Modern business is so managed as to avoid litigation; the tendency is away from litigation — a tendency which should be encouraged in all fair and legitimate ways because it is conducive to the general welfare. Time and effort consumed in litigating questions of damages generally result in substantial financial loss to both sides. Stipulations of parties, therefore, which establish a plain, simple rule of damages, having a just and fair relation to the subject matter of the contract, in cases where the *495 ascertainment of actual damages is difficult, ought, in the public interest, to be given legal effect. U. S. v. Bethlehem S. Co., 205 U.S. 105, 27 Sup. Ct. 450.

Where such contracts are entered into, which are fairly within established legal principles, it is not the business of the courts to interfere and attempt to set aside such stipulations, as has often been done with the result that while theoretical legal justice may be attained, as a practical matter justice is denied. There is no reason why courts should regard with paternalistic solicitude the situation of a party who has deliberately broken his contract. Contracts are not made to be broken but to be lived up to, and the loss, if any, in the event of breach, ought to fall on the wrongdoer rather than upon the innocent party. A litigant who is compelled to expend two hundred dollars to recover one hundred dollars damage, no question of fundamental principles being involved, does not feel that he has received justice, but rather that an injustice has been done him.

[6]

Defendants have argued that even if we enforce the accelerated rents and repossession provisions of the default clauses, the accelerated rents must be discounted to present value. We agree. Discounting has been recognized as the second operative element of a fair liquidated damages clause. Siletz, supra; Northwest Acceptance, supra; Equipment Leasing-Leveraged Leasing, supra. This accords with our adoption of the present value concept in loan contract cases in Bridgkort, supra, at 714, 271 N.W.2d at 169. Although the omission of this requirement from the default clause does not render it unenforceable, we determine that the action must be remanded for computation of the appropriate discount figure and adjustment of the accelerated rents and interest due under the contract to assure that the lessor is not unjustly enriched.

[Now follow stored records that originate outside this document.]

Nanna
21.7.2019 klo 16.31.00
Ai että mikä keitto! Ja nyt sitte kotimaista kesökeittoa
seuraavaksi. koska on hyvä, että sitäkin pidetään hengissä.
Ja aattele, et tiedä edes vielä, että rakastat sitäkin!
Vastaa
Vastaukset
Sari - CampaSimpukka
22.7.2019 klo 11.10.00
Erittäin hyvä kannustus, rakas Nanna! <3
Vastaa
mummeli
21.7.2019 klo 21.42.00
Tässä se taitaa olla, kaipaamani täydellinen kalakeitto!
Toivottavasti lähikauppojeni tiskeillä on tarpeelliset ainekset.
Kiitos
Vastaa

By the Court.—Judgment affirmed in part and cause remanded in part with directions.

NOTES

[1] We have here true equipment leases. These are to be distinguished from a secured transaction which would be controlled by ch. 409, Stats.

[2] Were the lessor to exercise the repossession provision without crediting the user with the value of the equipment we might be required to hold the clause unenforceable for permitting double recovery. See Southwest Park Outpatient Surgery, Ltd. v. Chandler Leasing Division, 572 S.W.2d 53, 56-57 (Tex. Ct. App 1978); Bidwell v. Carstens, 316 So. 2d 264, 266-67 (Fla. 1975). As this option was in fact not exercised alone, we will not invalidate the entire default clause here.